Looks-wise, the Craftwood Inn is still the same beauty it's always been: a steep curving sidewalk on the front lawn leading to an English Tudor-style dining room of dark wood and lamp light, which glints off crystal glasses set over blue tablecloths. In the room's center, the embossed copper fireplace emits a dull glow.
It's executive chef Tim Richardson, now three months into his tenure, and the things I discovered after dining — that the vegetables shone brighter than the meats, in a restaurant known for its carne — that are new.
And though I can't chalk it all up to the fact that Richardson, 24, is a vegetarian — after all, he says he still tastes all the entrées — it's hard to ignore. Consider that it turns out his favorite dish was my favorite: shells stuffed with Boursin cream cheese and covered in a romesco-like tomato and red pepper marinara so impactful there should still be a hole in my skull. It sang with savory tang and spice, and yanked my mouth in three different directions. Served in a medium, white ramekin with a layer of cheese baked over the top, that pasta could be eaten daily.
It came with three other exemplary items on the vegetarian du jour platter ($22), with items inspired by Richardson's opinion that the restaurant previously "half-assed" non-meat plates: a sticky jasmine rice cake covered with julienned teriyaki carrots and cucumbers; a plump roasted tomato almost bursting with hot juice, and stuffed with house mozzarella, white balsamic vinegar powder, and basil from the restaurant's backyard; and a pair of delicate triangles of spanokopita punched up with cinnamon, clove and Colorado pine nuts. With a glass of Kim Crawford Sauvignon Blanc ($11) — a world-class powerhouse of strawberries and grapefruit, served from a mini carafe — the meal set the bar high.
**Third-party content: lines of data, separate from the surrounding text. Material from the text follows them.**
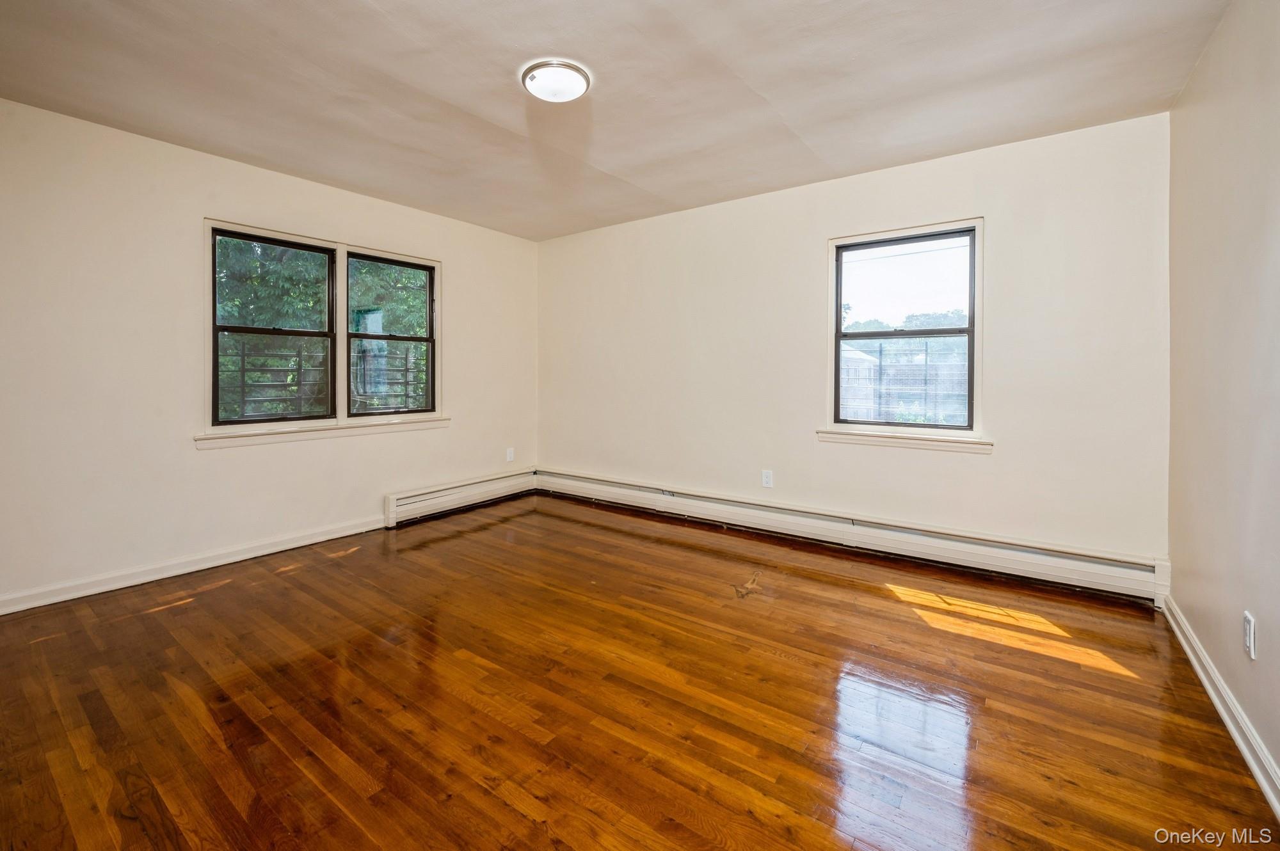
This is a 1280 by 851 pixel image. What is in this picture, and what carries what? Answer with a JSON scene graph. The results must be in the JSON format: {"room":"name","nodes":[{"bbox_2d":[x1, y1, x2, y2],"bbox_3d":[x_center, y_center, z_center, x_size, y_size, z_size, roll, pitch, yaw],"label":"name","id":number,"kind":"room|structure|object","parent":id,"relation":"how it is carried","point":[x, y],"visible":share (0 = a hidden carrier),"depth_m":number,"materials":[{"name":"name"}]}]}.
{"room":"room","nodes":[
{"label":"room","id":0,"kind":"room"},
{"bbox_2d":[0,97,538,611],"bbox_3d":[-2.272,-0.312,3.405,0.163,2.470,4.217,1,2,36],"label":"left wall","id":1,"kind":"structure","parent":0,"point":[224,457],"depth_m":2.76,"materials":[{"name":"paint"}]},
{"bbox_2d":[0,516,385,613],"bbox_3d":[-2.653,0.886,2.889,0.017,0.094,2.885,1,2,36],"label":"baseboard","id":2,"kind":"structure","parent":1,"relation":"attached to","point":[141,582],"depth_m":2.83,"materials":[{"name":"white paint"}]},
{"bbox_2d":[193,414,447,448],"bbox_3d":[-2.100,0.119,3.532,0.090,0.096,1.586,1,2,36],"label":"window sill","id":3,"kind":"structure","parent":1,"relation":"attached to","point":[276,438],"depth_m":3.34,"materials":[{"name":"white paint"}]},
{"bbox_2d":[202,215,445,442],"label":"double window","id":4,"kind":"structure","parent":1,"relation":"in","point":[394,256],"depth_m":3.53,"materials":[{"name":"clear glass"}]},
{"bbox_2d":[218,339,428,419],"bbox_3d":[-2.836,-0.214,4.451,0.095,0.949,3.250,1,2,36],"label":"window guard","id":5,"kind":"object","parent":4,"relation":"attached to","point":[244,356],"visible":0.45,"depth_m":4.32,"materials":[{"name":"black metal"}]},
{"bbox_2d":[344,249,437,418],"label":"window","id":6,"kind":"structure","parent":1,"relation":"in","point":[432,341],"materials":[{"name":"clear glass"}]},
{"bbox_2d":[384,467,538,526],"bbox_3d":[-1.475,0.711,4.392,0.073,0.222,1.489,1,2,36],"label":"baseboard heater","id":7,"kind":"object","parent":1,"relation":"attached to","point":[392,502],"visible":0.93,"depth_m":4.21,"materials":[{"name":"white metal"}]},
{"bbox_2d":[505,446,514,461],"bbox_3d":[-1.209,0.383,4.661,0.011,0.128,0.077,1,2,36],"label":"wall socket","id":8,"kind":"object","parent":1,"relation":"attached to","point":[509,452],"visible":0.99,"depth_m":4.65,"materials":[{"name":"white plastic"}]},
{"bbox_2d":[0,0,1230,240],"bbox_3d":[-0.396,-1.530,2.058,4.594,0.125,4.322,1,2,36],"label":"ceiling","id":9,"kind":"structure","parent":0,"point":[496,85],"depth_m":2.24,"materials":[{"name":"paint"}]},
{"bbox_2d":[520,58,591,102],"bbox_3d":[-0.377,-1.472,2.250,0.310,0.063,0.306,1,2,36],"label":"ceiling light","id":10,"kind":"object","parent":9,"relation":"attached to","point":[532,78],"visible":0.98,"depth_m":2.19,"materials":[{"name":"white glass"}]},
{"bbox_2d":[0,487,1277,850],"bbox_3d":[-0.385,1.051,2.077,4.456,0.123,4.452,1,2,36],"label":"floor","id":11,"kind":"structure","parent":0,"point":[477,795],"depth_m":1.72,"materials":[{"name":"brown wood"}]},
{"bbox_2d":[538,112,1171,572],"bbox_3d":[0.844,-0.323,3.781,4.555,2.501,0.163,1,2,36],"label":"back wall","id":12,"kind":"structure","parent":0,"point":[995,232],"depth_m":3.09,"materials":[{"name":"paint"}]},
{"bbox_2d":[760,469,773,487],"bbox_3d":[0.929,0.471,3.618,0.074,0.122,0.009,1,2,36],"label":"wall socket","id":13,"kind":"object","parent":12,"relation":"attached to","point":[765,477],"visible":0.99,"depth_m":3.62,"materials":[{"name":"white plastic"}]},
{"bbox_2d":[540,468,1171,604],"bbox_3d":[0.855,0.780,3.696,4.235,0.207,0.073,1,2,36],"label":"baseboard heater","id":14,"kind":"object","parent":12,"relation":"attached to","point":[1090,569],"visible":0.93,"depth_m":3.09,"materials":[{"name":"white metal"}]},
{"bbox_2d":[814,428,993,453],"bbox_3d":[1.633,0.170,3.142,0.968,0.085,0.093,1,2,36],"label":"window sill","id":15,"kind":"structure","parent":12,"relation":"attached to","point":[838,438],"depth_m":3.09,"materials":[{"name":"white paint"}]},
{"bbox_2d":[824,215,984,445],"bbox_3d":[1.678,-0.491,3.213,0.924,1.351,0.158,1,2,36],"label":"window","id":16,"kind":"structure","parent":12,"relation":"in","point":[832,266],"depth_m":3.19,"materials":[{"name":"clear glass"}]},
{"bbox_2d":[1167,0,1279,798],"bbox_3d":[1.483,-0.195,0.819,0.167,2.488,4.177,1,2,36],"label":"right wall","id":17,"kind":"structure","parent":0,"point":[1188,616],"depth_m":1.71,"materials":[{"name":"beige paint"}]},
{"bbox_2d":[1163,596,1279,818],"bbox_3d":[1.403,0.998,0.906,0.019,0.092,3.921,1,2,36],"label":"baseboard","id":18,"kind":"structure","parent":17,"relation":"attached to","point":[1206,683],"depth_m":1.61,"materials":[{"name":"white paint"}]},
{"bbox_2d":[1242,611,1256,659],"bbox_3d":[1.852,0.674,1.514,0.009,0.120,0.071,1,2,36],"label":"wall socket","id":19,"kind":"object","parent":17,"relation":"attached to","point":[1248,621],"visible":0.98,"depth_m":1.50,"materials":[{"name":"white plastic"}]},
{"label":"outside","id":20,"kind":"structure","parent":0,"visible":0},
{"label":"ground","id":21,"kind":"structure","parent":20,"visible":0},
{"bbox_2d":[215,238,428,419],"bbox_3d":[-5.128,-1.999,7.864,5.339,7.751,7.117,1,2,36],"label":"tree","id":22,"kind":"object","parent":21,"relation":"on","point":[294,291],"visible":0.22,"depth_m":6.65,"materials":[{"name":"green plant"}]},
{"bbox_2d":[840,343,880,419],"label":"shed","id":23,"kind":"structure","parent":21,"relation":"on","point":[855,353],"materials":[{"name":"white"}]},
{"bbox_2d":[839,339,969,423],"bbox_3d":[4.194,-0.315,7.918,5.105,1.648,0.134,1,2,36],"label":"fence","id":24,"kind":"object","parent":21,"relation":"on","point":[870,365],"visible":0.41,"depth_m":7.81,"materials":[{"name":"metal"}]},
{"bbox_2d":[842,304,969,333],"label":"trees","id":25,"kind":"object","parent":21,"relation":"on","point":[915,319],"visible":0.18,"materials":[{"name":"green plant"}]}
]}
Too high, maybe. The lowest point came with the pork trio ($32), and its stuffed pork medallions — dotted with a bit of chorizo, the whole affair was dry and bland. Though the quietly seasoned fat of the pork belly did a lovely soft-on-soft thing with the mashed potatoes, the chewy boar ribs squeaked against the teeth, needed twice the sauce that came with them, and weren't half as good as the roasted tomato garnish.
Other middle-of-the-road dishes: an elk roulade ($12) featuring sometimes overdone, sometimes tender, and sometimes tasting-like-liver slices wrapped around jicama and house pickles; a crab and artichoke soup ($10) with a relatively new, house-made lobster stock that'll need more kick; and a wet pair of dark and dense duck legs ($29), that were advertised as a crispy "chef's selection" and leaned toward overcooked, but still paired pretty well with the muted sour of its buttery blueberry reduction.
A seafood trio ($16) was also up-and-down, with sweet meat-candy scallops and cinnamon-and-sugar curry prawns, but lame squares of marinated ahi tuna. The deep-red ostrich leg meat ($42), pounded thin, rolled in macadamia nuts, and layered over a black-cherry demi glace, was at times both plump and meaty, and stringy with connective tissue.
Desserts from pastry chef Meghan Reeves were complex charms each time, however: A "duet" of thick chocolate mousses ($10) framed by paper-thin wafers — one dark with piles of chili threads, the other white with candied jalapeños — was blissful, while a dense and creamy strawberry tarragon pyramid ($9), beside a pool of seeded strawberry sauce, was as beautiful as the patio on which it was polished off.